Vi este livro a ser anunciado numa das revistas de banda desenhada que adquiri. Apaixonei-me pelo desenho e pelo conceito e pensava adquirir a obra em francês. Felizmente, entretanto, foi lançada em português, pela Asa, e não desapontou.
Um notário reformado, Anémée, delicia-se com as aventuras mirabolantes que um vizinho idoso lhe conta, do seu passado – um misto de Indiana Jones com mercenário militar, onde as circunstâncias são imprevisíveis, mas a personagem consegue sempre sair heroicamente ilesa. Até ao dia em que este vizinho idoso é encontrado morto no jardim.
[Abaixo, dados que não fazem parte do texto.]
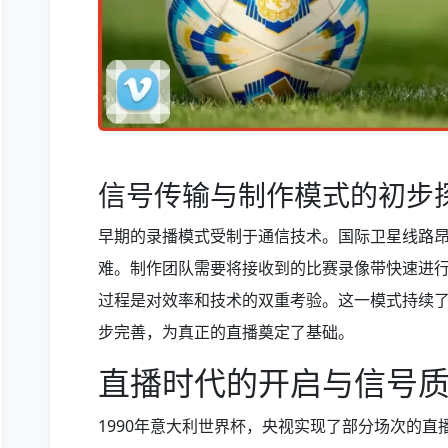
信号传输与制作模式的初步
早期的录播模式受制于通信技术。国际卫星线路
难。制作团队需要将接收到的比赛录像带快速进
过程是对效率和技术的双重考验。这一模式持续
步完善，为真正的直播奠定了基础。
直播时代的开启与信号
1990年意大利世界杯，央视实现了部分场次的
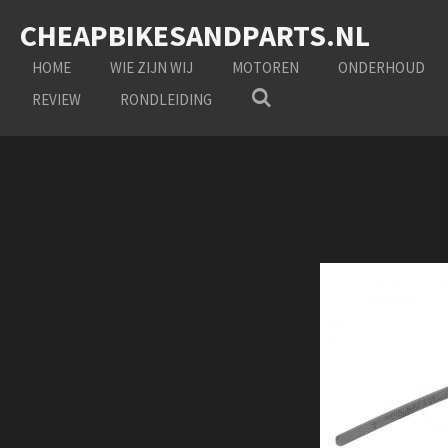
Ga
CHEAPBIKESANDPARTS.NL
direct
naar
HOME
WIE ZIJN WIJ
MOTOREN
ONDERHOUD
de
REVIEW
RONDLEIDING
hoofdinhoud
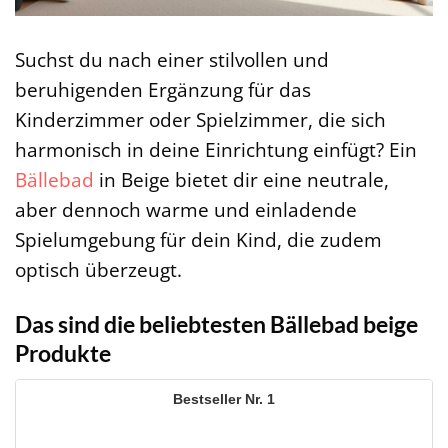
Suchst du nach einer stilvollen und
beruhigenden Ergänzung für das
Kinderzimmer oder Spielzimmer, die sich
harmonisch in deine Einrichtung einfügt? Ein
Bällebad
in Beige bietet dir eine neutrale,
aber dennoch warme und einladende
Spielumgebung für dein Kind, die zudem
optisch überzeugt.
Das sind die beliebtesten Bällebad beige
Produkte
1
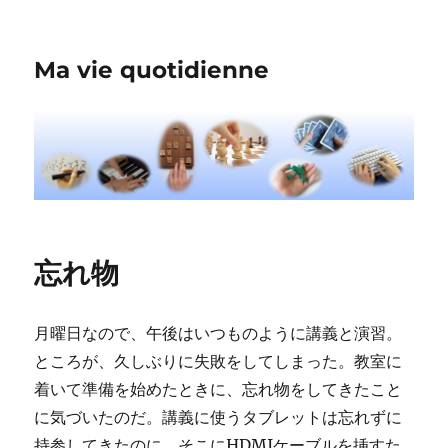
Ma vie quotidienne
忘れ物
月曜日なので、午後はいつものように講義と演習。
ところが、久しぶりに失敗をしてしまった。教室に
着いて準備を始めたときに、忘れ物をしてきたこと
に気づいたのだ。講義に使うタブレットは忘れずに
持参してきたのに、そこにHDMIケーブルを挿すた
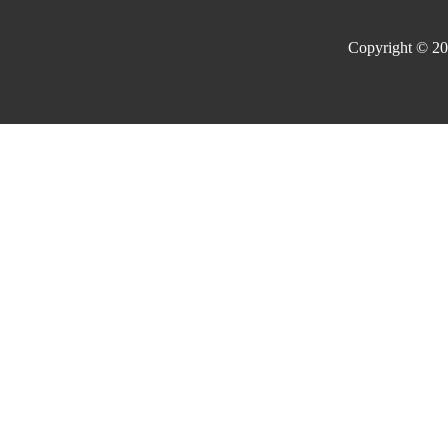
Copyright © 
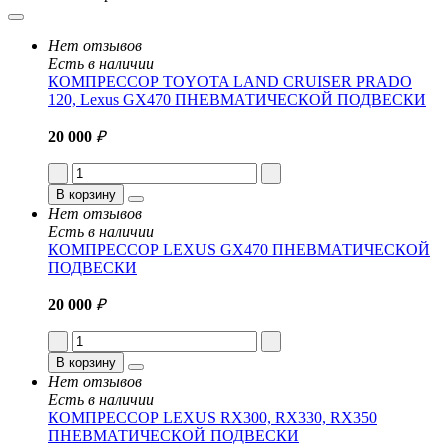
Нет отзывов
Есть в наличии
КОМПРЕССОР TOYOTA LAND CRUISER PRADO
120, Lexus GX470 ПНЕВМАТИЧЕСКОЙ ПОДВЕСКИ
20 000
₽
В корзину
Нет отзывов
Есть в наличии
КОМПРЕССОР LEXUS GX470 ПНЕВМАТИЧЕСКОЙ
ПОДВЕСКИ
20 000
₽
В корзину
Нет отзывов
Есть в наличии
КОМПРЕССОР LEXUS RX300, RX330, RX350
ПНЕВМАТИЧЕСКОЙ ПОДВЕСКИ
A partir daqui, Anémée, que sempre viveu uma vida controlada e cinzenta em eventos, dedica-se a tentar encontrar um herdeiro, alguém da família do amigo que possar herdar o que tinha, e manter as suas memórias mirabolantes. Pegando nalguns detalhes vai percebendo que nem tudo o que lhe era dito era totalmente verdade e nesta viagem teimosa, vai desbloquear-se e conhecer um pouco mais de si próprio.
Durante a viagem o imaginário exótico do falecido amigo vai ser confrontado com a dura realidade. Até porque esse mesmo amigo vai assombrar a mente de Anémée, desenvolvendo conversas curiosas, entre refilanços e confrontos, enquanto o verdadeiro passado se vai desenvolvendo e Anémée vai interagindo com pessoas estranhas ou curiosas.



Tananarive é uma história que poderia ter sido escrita por Zidrou ou Lafebre (fazendo um comparativo com autores conhecidos no mercado português), agridoce na forma como contrasta a magia das narrativas mirabolantes proporcionadas por algumas personagens com a realidade que as rodeia, e terminando de forma pouco expectável num final que abre novas portas.
Um dos pontos fundamentais, claro, é o desenvolvimento das personagens que nos captam. Anémée contrasta com o seu amigo Joseph. Anémée, notário, previsível e de vivência cinzenta, parece empurrado para uma existência apática pela esposa que, no entanto, apenas quer o seu bem, mas o faz de forma controladora. Já Joseph aparenta ser um espírito livre e aventureiro, carregado de boas memórias, mas, também, irresponsável.



O resultado é uma leitura formidável e envolvente, que me cativou desde a leitura das primeiras páginas numa revista de banda desenhada, e que entrega uma história forte e movimentada, mas também agridoce, com momentos deliciosos pelo mirabolante expresso, e com momentos mais pesados de confronto e auto-descoberta.